At Hillsborough Kids, Rainey said, his agency has reviewed 1,800 cases and introduced changes.
They include the pending creation of a special dependency court for the highest-risk cases. It will be presided over by Circuit Judge Katherine Essrig.
New software will flag families at high risk for abuse: those with teen mothers, day care problems, past domestic violence and parents who were abused as children. Most of the factors showed up in the eight deaths. The agency also has started a Family Finding program to identify biological or adoptive family members, teachers, coaches, and friends to form support teams for children.
Rainey said frontline workers will have to take an additional 16 hours of training to learn how to size up families and household environments.
He said supervisors, too, will get more training and will be equipped with devices that alert them to problems found during home visits.
DCF's Carroll said the changes are all good.

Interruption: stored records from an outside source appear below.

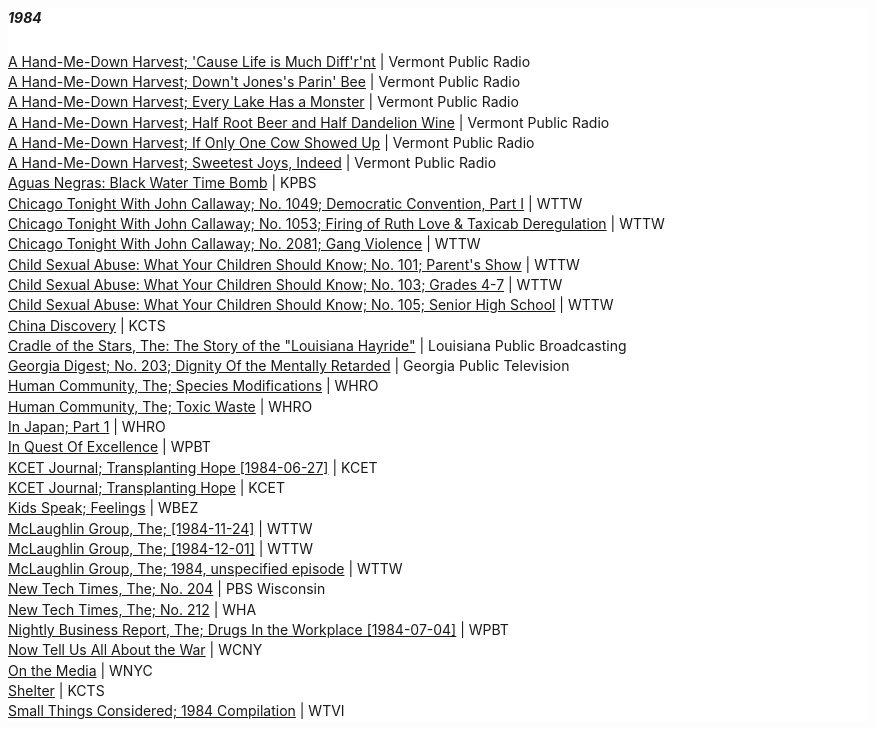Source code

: ##### 1984

[A Hand-Me-Down Harvest; 'Cause Life is Much Diff'r'nt](https://americanarchive.org/catalog/cpb-aacip-526-2r3nv9b72n) | Vermont Public Radio</br>
[A Hand-Me-Down Harvest; Down't Jones's Parin' Bee](https://americanarchive.org/catalog/cpb-aacip-526-t727942469) | Vermont Public Radio</br>
[A Hand-Me-Down Harvest; Every Lake Has a Monster](https://americanarchive.org/catalog/cpb-aacip-526-dn3zs2md2j) | Vermont Public Radio</br>
[A Hand-Me-Down Harvest; Half Root Beer and Half Dandelion Wine](https://americanarchive.org/catalog/cpb-aacip-526-4m9183540r) | Vermont Public Radio</br>
[A Hand-Me-Down Harvest; If Only One Cow Showed Up](https://americanarchive.org/catalog/cpb-aacip-526-dr2p55fk0m) | Vermont Public Radio</br>
[A Hand-Me-Down Harvest; Sweetest Joys, Indeed](https://americanarchive.org/catalog/cpb-aacip-526-gb1xd0s00m) | Vermont Public Radio</br>
[Aguas Negras: Black Water Time Bomb](https://americanarchive.org/catalog/cpb-aacip-526-sn00z72741) | KPBS</br>
[Chicago Tonight With John Callaway; No. 1049; Democratic Convention, Part I](https://americanarchive.org/catalog/cpb-aacip/526-r49g44jz8g) | WTTW</br>
[Chicago Tonight With John Callaway; No. 1053; Firing of Ruth Love & Taxicab Deregulation](https://americanarchive.org/catalog/cpb-aacip/526-gm81j98f0t) | WTTW</br>
[Chicago Tonight With John Callaway; No. 2081; Gang Violence](https://americanarchive.org/catalog/cpb-aacip/526-j09w08xk3v) | WTTW</br>
[Child Sexual Abuse: What Your Children Should Know; No. 101; Parent's Show](https://americanarchive.org/catalog/cpb-aacip/526-s46h12wg51) | WTTW</br>
[Child Sexual Abuse: What Your Children Should Know; No. 103; Grades 4-7](https://americanarchive.org/catalog/cpb-aacip/526-2b8v980m90) | WTTW</br>
[Child Sexual Abuse: What Your Children Should Know; No. 105; Senior High School](https://americanarchive.org/catalog/cpb-aacip/526-xs5j961m5s) | WTTW</br>
[China Discovery](https://americanarchive.org/catalog/cpb-aacip-283-14nk9cws) | KCTS</br>
[Cradle of the Stars, The: The Story of the "Louisiana Hayride"](https://americanarchive.org/catalog/cpb-aacip-17-88qc0md1) | Louisiana Public Broadcasting</br>
[Georgia Digest; No. 203; Dignity Of the Mentally Retarded](https://americanarchive.org/catalog/cpb-aacip-526-tt4fn12290) | Georgia Public Television</br>
[Human Community, The; Species Modifications](https://americanarchive.org/catalog/cpb-aacip-526-r20rr1qt4v) | WHRO</br>
[Human Community, The; Toxic Waste](https://americanarchive.org/catalog/cpb-aacip-387-375tb6pn) | WHRO</br>
[In Japan; Part 1](https://americanarchive.org/catalog/cpb-aacip-526-mk6542kg9z) | WHRO</br>
[In Quest Of Excellence](https://americanarchive.org/catalog/cpb-aacip-526-5m6251gm86) | WPBT</br>
[KCET Journal; Transplanting Hope [1984-06-27]](https://americanarchive.org/catalog/cpb-aacip-526-251fj2b995) | KCET</br>
[KCET Journal; Transplanting Hope](https://americanarchive.org/catalog/cpb-aacip-526-q23qv3d95x) | KCET</br>
[Kids Speak; Feelings](https://americanarchive.org/catalog/cpb-aacip-526-416sx65b6q) | WBEZ</br>
[McLaughlin Group, The; [1984-11-24]](https://americanarchive.org/catalog/cpb-aacip-526-f76639m97r) | WTTW</br>
[McLaughlin Group, The; [1984-12-01]](https://americanarchive.org/catalog/cpb-aacip-526-9s1kh0g10k) | WTTW</br>
[McLaughlin Group, The; 1984, unspecified episode](https://americanarchive.org/catalog/cpb-aacip-526-9s1kh0g04j) | WTTW</br>
[New Tech Times, The; No. 204](https://americanarchive.org/catalog/cpb-aacip-29-8380gksn) | PBS Wisconsin</br>
[New Tech Times, The; No. 212](https://americanarchive.org/catalog/cpb-aacip-526-w37kp7w14v) | WHA</br>
[Nightly Business Report, The; Drugs In the Workplace [1984-07-04]](https://americanarchive.org/catalog/cpb-aacip-526-7w6736n45m) | WPBT</br>
[Now Tell Us All About the War](https://americanarchive.org/catalog/cpb-aacip-35-36tx99h9) | WCNY</br>
[On the Media](https://americanarchive.org/catalog?utf8=%E2%9C%93&f%5Baccess_types%5D%5B%5D=digitized&f%5Bseries_titles%5D%5B%5D=On+the+Media&exact_or_range=range&after_date=1984&before_date=1985&commit=Update) | WNYC</br>
[Shelter](https://americanarchive.org/catalog/cpb-aacip-283-61rfjj43) | KCTS</br>
[Small Things Considered; 1984 Compilation](https://americanarchive.org/catalog/cpb-aacip-526-599z030615) | WTVI</br>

"But in the end, what we are looking for is improved performance."
Robin Rosenberg, deputy director of Florida's Children First, serves on the committee that will review bids when Hillsborough Kids seeks to renew its contract. She said she hasn't yet formed an opinion, but she said the number of deaths "is alarmingly high."
DCF, she notes, has shown before that it's not afraid to make big changes to give kids and families a better shot to survive and thrive.
"Safety is important, but it is not everything," she said. "We could lock kids in padded cells and they would be safe. We have to do a lot more to make sure they do well."